SAN FRANCISCO -- If the significance of Cisco Systems Inc.'s new security products and strategy could be distilled into a single, exasperated line, it would be the one uttered by its chief security officer, John N. Stewart.
"It's different," Stewart said, "and it's about time something is different."
In a press event on the eve of the 2014 RSA Conference, Stewart and fellow security executives Christopher Young and Martin Roesch set out to strike a different tone for their business unit.
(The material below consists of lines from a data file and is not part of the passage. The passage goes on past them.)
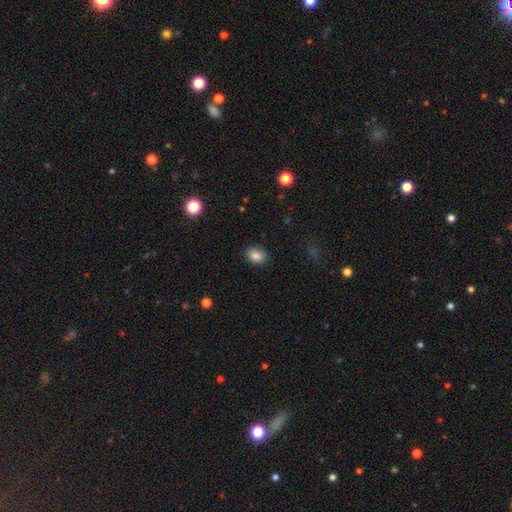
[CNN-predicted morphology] This appears to be a smooth galaxy with no disk features (85%) that is in between round and cigar-shaped (62%). Merging: none (88%).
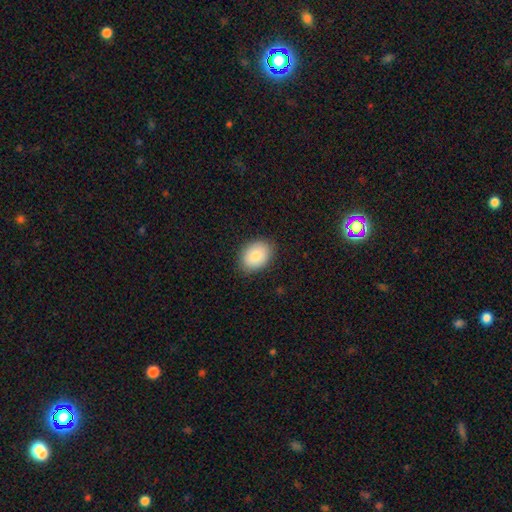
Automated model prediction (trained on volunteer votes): Morphology: type=smooth (84%); roundness=in between (72%); merging=none (86%).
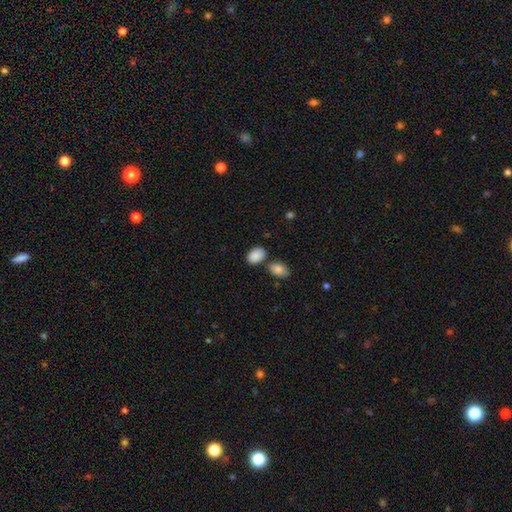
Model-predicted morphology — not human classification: Overall: smooth (88%). How rounded: in between (84%). Merging: none (66%).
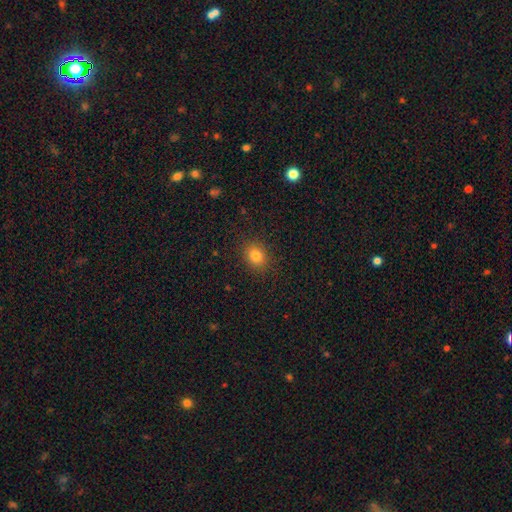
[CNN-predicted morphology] Smooth or featured: smooth — 82% (star or artifact — 12%)
How rounded: round — 61% (in between — 38%)
Merging: none — 89% (minor disturbance — 8%)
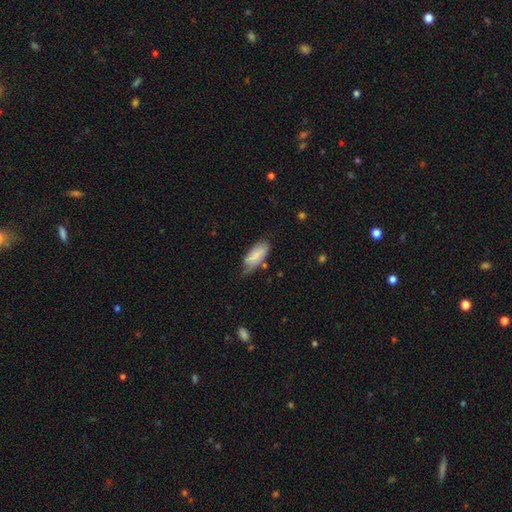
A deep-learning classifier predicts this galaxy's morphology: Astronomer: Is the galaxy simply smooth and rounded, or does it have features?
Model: smooth — 72%.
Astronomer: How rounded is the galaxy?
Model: in between — 83%.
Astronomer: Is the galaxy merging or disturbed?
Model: none — 46% (runner-up: minor disturbance, 38%).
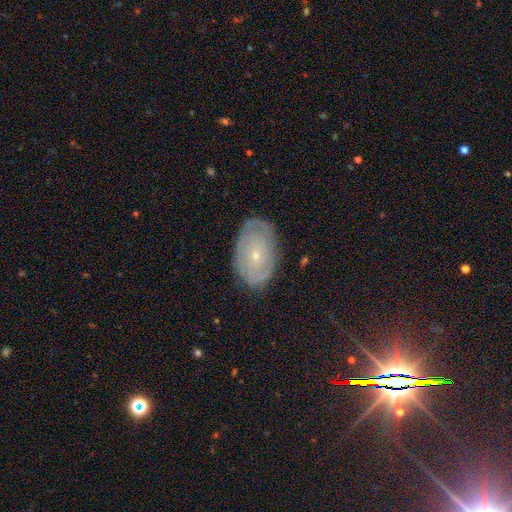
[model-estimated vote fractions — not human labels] smooth-or-featured: featured or disk: 59% | smooth: 31% | star or artifact: 10%
  disk-edge-on: no: 93% | yes: 7%
    bar: no: 83% | weak: 13% | strong: 3%
    has-spiral-arms: yes: 65% | no: 35%
    bulge-size: small: 79% | moderate: 18% | none: 1% | large: 1% | dominant: 1%
  merging: none: 79% | minor disturbance: 16% | major disturbance: 4% | merger: 1%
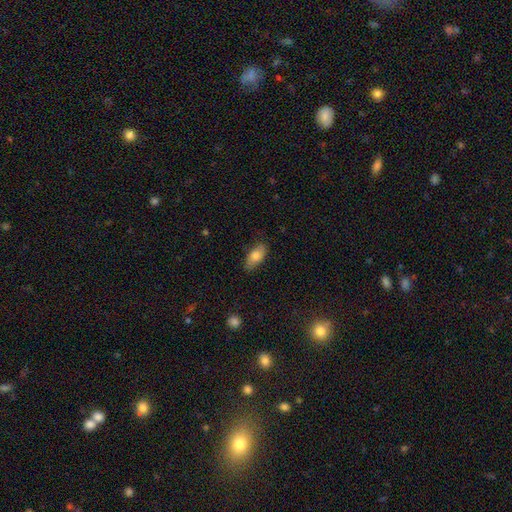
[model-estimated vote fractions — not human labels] This is likely a smooth galaxy (78%). How rounded: clearly in between (87%). Merging: likely none (79%).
For several years the Cisco security strategy had been in perpetual limbo, but on Monday the executives announced not only the first products borne from the networking giant's 2013 acquisition of Sourcefire, but also a simplified strategic message focusing on products that help enterprises manage security functions before, during and after cyberattacks.
Cisco announced that it has added Sourcefire's Advanced Malware Protection (AMP) technology to its line of Web, email and cloud content gateway products. AMP is a data-mining engine that seeks to identify malicious files by extracting metadata about them to determine the risk they pose, based not on signatures but on behavior.
Roesch, Sourcefire's founder and chief technology officer, and now vice president and chief architect, of Cisco's security group, called AMP "the coolest thing we've got right now." He said AMP is unique in the way it reevaluates information. If new data shows known-good files actually aren't good or have turned bad, AMP re-mines its data set and automatically transmits notifications to customers to trigger remediation.
Young, senior vice president of Cisco's security group, said adding AMP to Cisco's content security gateways, including for existing customers, is part of the vendor's updated strategy; it is shedding amorphous perimeter- and device-focused messaging in favor of a more pragmatic take that supplements Cisco's traditional strength of pre-attack discovery, policy enforcement and endpoint hardening with Sourcefire's attack detection and blocking, as well as post-attack scoping, containment and remediation.
"Our estimation is that [more than 70%] of the spending in the security industry is all about the 'before,'" Young said, "but a major spending shift will happen in the security industry, on tools and services, to move into the 'during' and 'after' phases of the attack continuum, because the attacks are at a level of sophistication that will force companies to do so."
Separately, Cisco announced a new generation of 8300 series FirePOWER multifunction network security appliances. Cisco said they represent a 50% increase in inspected throughput, and in a quad-stackable format offer up to 120 Gbps of throughput.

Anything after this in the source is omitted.